Document:
MNIST Handwritten Digit Recognition

The MNIST Handwritten Digit Recognition problem consists of 8x8 pictures and labels from 0-9 describing the number that is depicted on a picture.

To get started we first have to load the dataset from sklearn.

[1]:

from sklearn.datasets import load_digits

In “regular” machine learning a conditional distribution P(Q|E) is approximated. However, as the name JPT suggests, we are interested in the joint distribution P(Q,E). Therefore, we have to load all the data (images and labels) in one dataframe.

[2]:

dataset = load_digits(as_frame=True)
df = dataset.data
df["digit"] = dataset.target

Next we have to create variables that can be used in the JPT package. Firstly we have to import the necessary functionality. We will infer the variables from the dataframe without standardizing the numeric ones.

[3]:

from jpt.variables import infer_from_dataframe
variables = infer_from_dataframe(df, scale_numeric_types=False)

Data excerpts

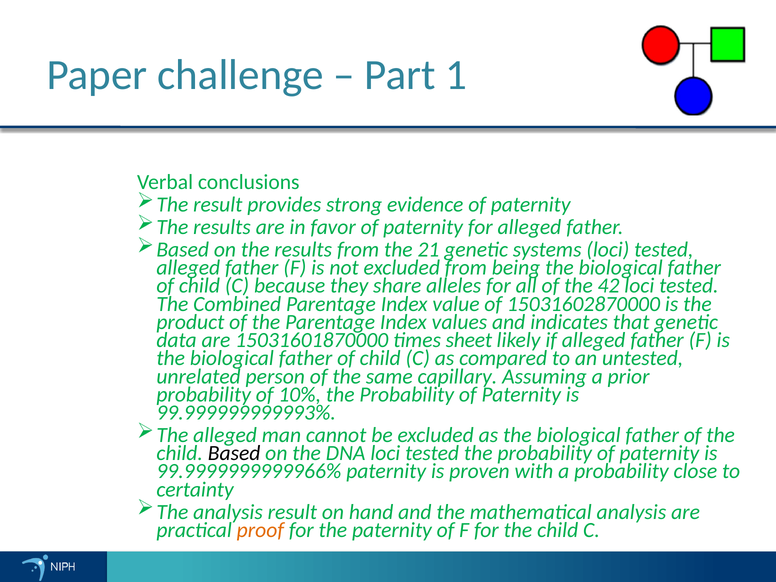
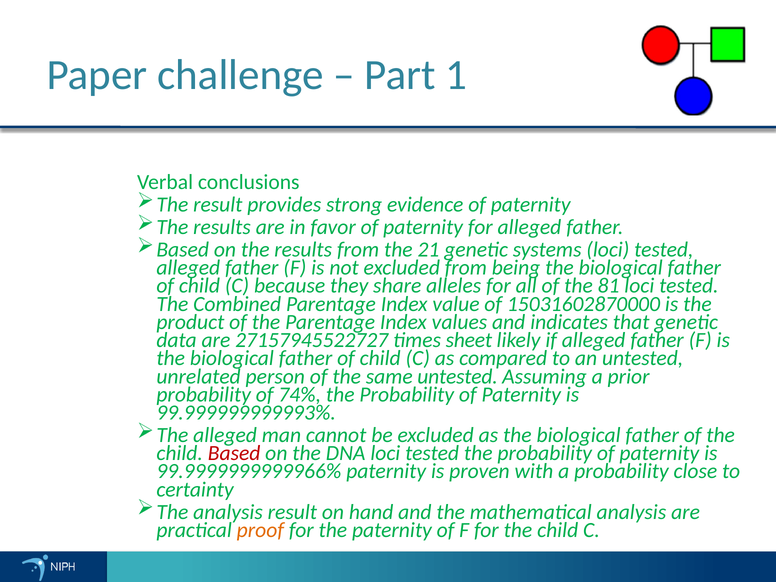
42: 42 -> 81
15031601870000: 15031601870000 -> 27157945522727
same capillary: capillary -> untested
10%: 10% -> 74%
Based at (234, 453) colour: black -> red
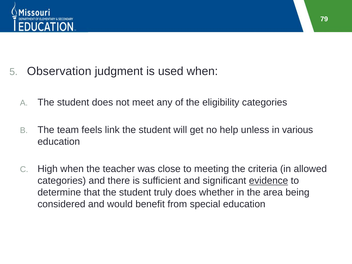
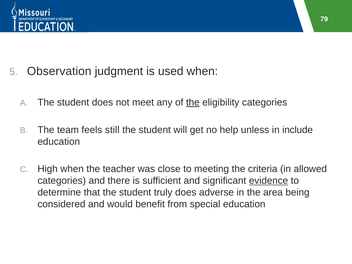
the at (193, 102) underline: none -> present
link: link -> still
various: various -> include
whether: whether -> adverse
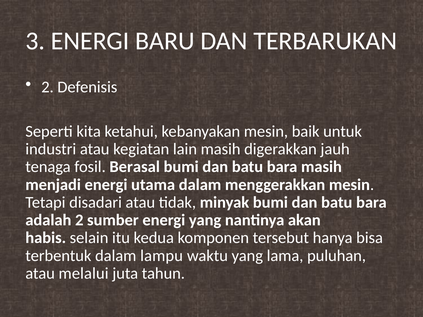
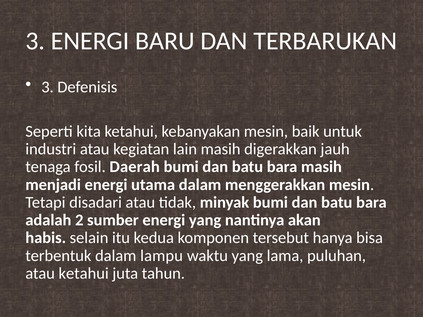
2 at (47, 87): 2 -> 3
Berasal: Berasal -> Daerah
atau melalui: melalui -> ketahui
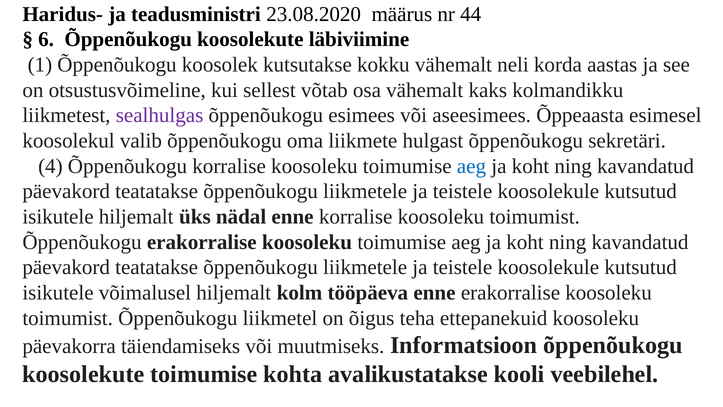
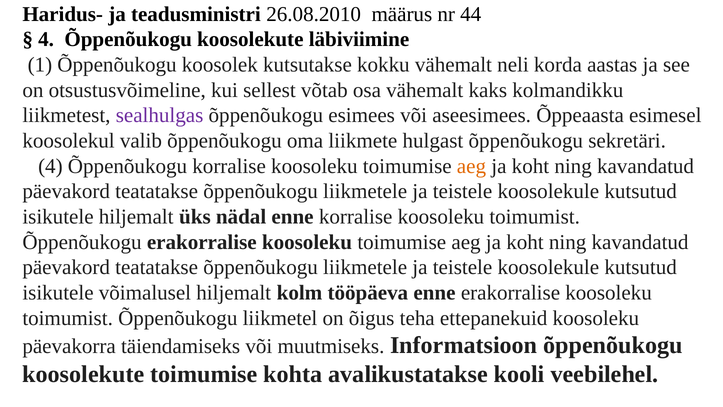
23.08.2020: 23.08.2020 -> 26.08.2010
6 at (46, 39): 6 -> 4
aeg at (471, 166) colour: blue -> orange
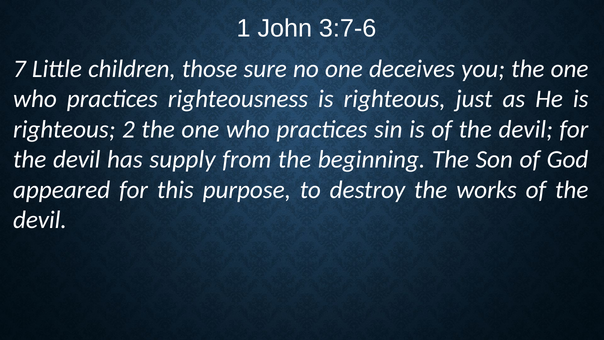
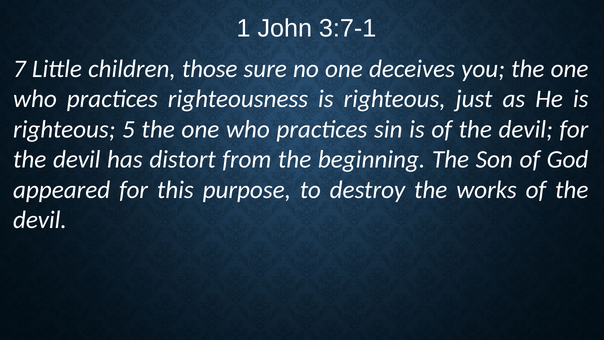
3:7-6: 3:7-6 -> 3:7-1
2: 2 -> 5
supply: supply -> distort
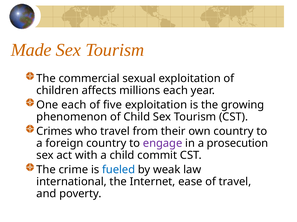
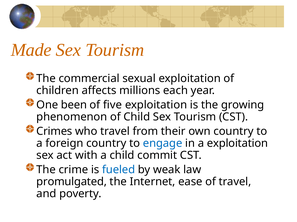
One each: each -> been
engage colour: purple -> blue
a prosecution: prosecution -> exploitation
international: international -> promulgated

Exercise directions: Starting at the words "The MNIST Handwritten" and stopping after "dataset = load_digits(as_frame=True)", copy the MNIST text with "combined distribution" substituted for "joint distribution". Work from the MNIST text alone.

Answer for the task:
The MNIST Handwritten Digit Recognition problem consists of 8x8 pictures and labels from 0-9 describing the number that is depicted on a picture.

To get started we first have to load the dataset from sklearn.

[1]:

from sklearn.datasets import load_digits

In “regular” machine learning a conditional distribution P(Q|E) is approximated. However, as the name JPT suggests, we are interested in the combined distribution P(Q,E). Therefore, we have to load all the data (images and labels) in one dataframe.

[2]:

dataset = load_digits(as_frame=True)